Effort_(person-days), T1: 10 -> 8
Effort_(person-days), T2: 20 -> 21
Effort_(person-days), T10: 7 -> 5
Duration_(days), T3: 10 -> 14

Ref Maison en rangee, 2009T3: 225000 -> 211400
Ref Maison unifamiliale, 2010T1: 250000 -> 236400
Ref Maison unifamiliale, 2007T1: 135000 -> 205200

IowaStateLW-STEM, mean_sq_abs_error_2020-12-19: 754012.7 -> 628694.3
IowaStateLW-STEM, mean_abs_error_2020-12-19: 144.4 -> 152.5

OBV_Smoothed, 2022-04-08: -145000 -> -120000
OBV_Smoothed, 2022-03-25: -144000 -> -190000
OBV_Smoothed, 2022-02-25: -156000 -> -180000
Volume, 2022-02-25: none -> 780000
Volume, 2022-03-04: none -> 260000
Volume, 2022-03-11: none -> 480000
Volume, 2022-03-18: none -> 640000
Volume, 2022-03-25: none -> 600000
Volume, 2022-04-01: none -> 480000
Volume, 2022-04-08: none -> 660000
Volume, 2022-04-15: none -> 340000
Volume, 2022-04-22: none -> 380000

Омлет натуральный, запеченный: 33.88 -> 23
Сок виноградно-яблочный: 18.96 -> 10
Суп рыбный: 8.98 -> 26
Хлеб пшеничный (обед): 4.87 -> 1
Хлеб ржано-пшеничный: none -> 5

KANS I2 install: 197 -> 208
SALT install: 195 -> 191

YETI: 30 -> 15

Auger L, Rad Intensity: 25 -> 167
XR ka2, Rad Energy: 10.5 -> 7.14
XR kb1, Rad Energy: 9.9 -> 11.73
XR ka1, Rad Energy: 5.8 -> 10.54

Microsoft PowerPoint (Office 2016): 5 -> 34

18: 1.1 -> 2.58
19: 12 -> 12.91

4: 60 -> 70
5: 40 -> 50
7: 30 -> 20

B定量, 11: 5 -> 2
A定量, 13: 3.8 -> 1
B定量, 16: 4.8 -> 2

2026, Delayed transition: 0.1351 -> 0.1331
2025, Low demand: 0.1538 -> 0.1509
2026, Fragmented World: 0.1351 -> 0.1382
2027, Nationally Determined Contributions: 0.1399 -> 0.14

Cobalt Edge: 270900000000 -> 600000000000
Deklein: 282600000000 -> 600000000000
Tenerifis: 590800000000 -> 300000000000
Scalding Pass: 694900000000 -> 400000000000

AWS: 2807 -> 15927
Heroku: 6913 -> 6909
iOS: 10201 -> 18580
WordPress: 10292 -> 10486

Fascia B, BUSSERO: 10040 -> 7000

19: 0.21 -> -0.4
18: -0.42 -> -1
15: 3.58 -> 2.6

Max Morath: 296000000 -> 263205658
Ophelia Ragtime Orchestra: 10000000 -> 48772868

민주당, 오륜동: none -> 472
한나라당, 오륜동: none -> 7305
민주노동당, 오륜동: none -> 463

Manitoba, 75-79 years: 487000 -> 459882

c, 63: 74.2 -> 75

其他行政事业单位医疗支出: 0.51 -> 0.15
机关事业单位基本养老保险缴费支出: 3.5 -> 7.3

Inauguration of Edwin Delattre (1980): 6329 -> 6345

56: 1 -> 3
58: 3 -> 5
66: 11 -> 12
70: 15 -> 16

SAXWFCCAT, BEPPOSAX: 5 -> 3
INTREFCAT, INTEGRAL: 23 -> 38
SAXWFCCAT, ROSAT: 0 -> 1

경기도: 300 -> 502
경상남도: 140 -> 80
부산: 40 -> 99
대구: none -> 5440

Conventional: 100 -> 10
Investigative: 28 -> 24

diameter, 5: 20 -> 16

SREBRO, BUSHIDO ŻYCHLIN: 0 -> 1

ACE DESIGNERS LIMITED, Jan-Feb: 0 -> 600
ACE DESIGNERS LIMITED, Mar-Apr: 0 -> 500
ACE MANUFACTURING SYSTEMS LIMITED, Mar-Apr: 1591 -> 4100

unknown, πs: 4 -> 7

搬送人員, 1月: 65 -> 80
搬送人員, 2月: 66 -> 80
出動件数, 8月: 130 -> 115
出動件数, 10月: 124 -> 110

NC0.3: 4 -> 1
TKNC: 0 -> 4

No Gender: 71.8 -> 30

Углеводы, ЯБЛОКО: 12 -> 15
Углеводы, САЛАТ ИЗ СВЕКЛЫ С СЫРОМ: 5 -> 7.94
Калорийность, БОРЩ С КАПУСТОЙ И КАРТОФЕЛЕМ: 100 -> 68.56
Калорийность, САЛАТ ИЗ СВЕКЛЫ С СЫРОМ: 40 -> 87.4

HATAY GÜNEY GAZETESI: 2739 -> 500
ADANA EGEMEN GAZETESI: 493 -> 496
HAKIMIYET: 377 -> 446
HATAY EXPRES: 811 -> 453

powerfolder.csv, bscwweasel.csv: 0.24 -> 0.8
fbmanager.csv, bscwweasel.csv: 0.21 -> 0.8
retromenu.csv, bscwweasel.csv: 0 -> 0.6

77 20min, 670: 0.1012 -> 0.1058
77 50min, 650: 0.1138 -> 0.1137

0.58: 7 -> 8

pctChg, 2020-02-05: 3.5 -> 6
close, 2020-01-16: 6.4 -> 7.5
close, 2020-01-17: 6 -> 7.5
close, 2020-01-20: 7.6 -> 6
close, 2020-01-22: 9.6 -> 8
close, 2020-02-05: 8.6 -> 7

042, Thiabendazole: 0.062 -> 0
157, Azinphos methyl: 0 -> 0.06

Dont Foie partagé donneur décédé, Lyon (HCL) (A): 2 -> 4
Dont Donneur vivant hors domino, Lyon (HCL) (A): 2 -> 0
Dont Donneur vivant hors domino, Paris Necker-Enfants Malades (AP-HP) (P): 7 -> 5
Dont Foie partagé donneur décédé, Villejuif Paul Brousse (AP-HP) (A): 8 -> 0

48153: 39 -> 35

——————————

◆ ABOUT THIS TASK ◆
Scan the records for the word "HATAY" and copy every line where it is found.

◆ SOLUTION TO THE PROBLEM ◆
HATAY GÜNEY GAZETESI: 2739 -> 500
HATAY EXPRES: 811 -> 453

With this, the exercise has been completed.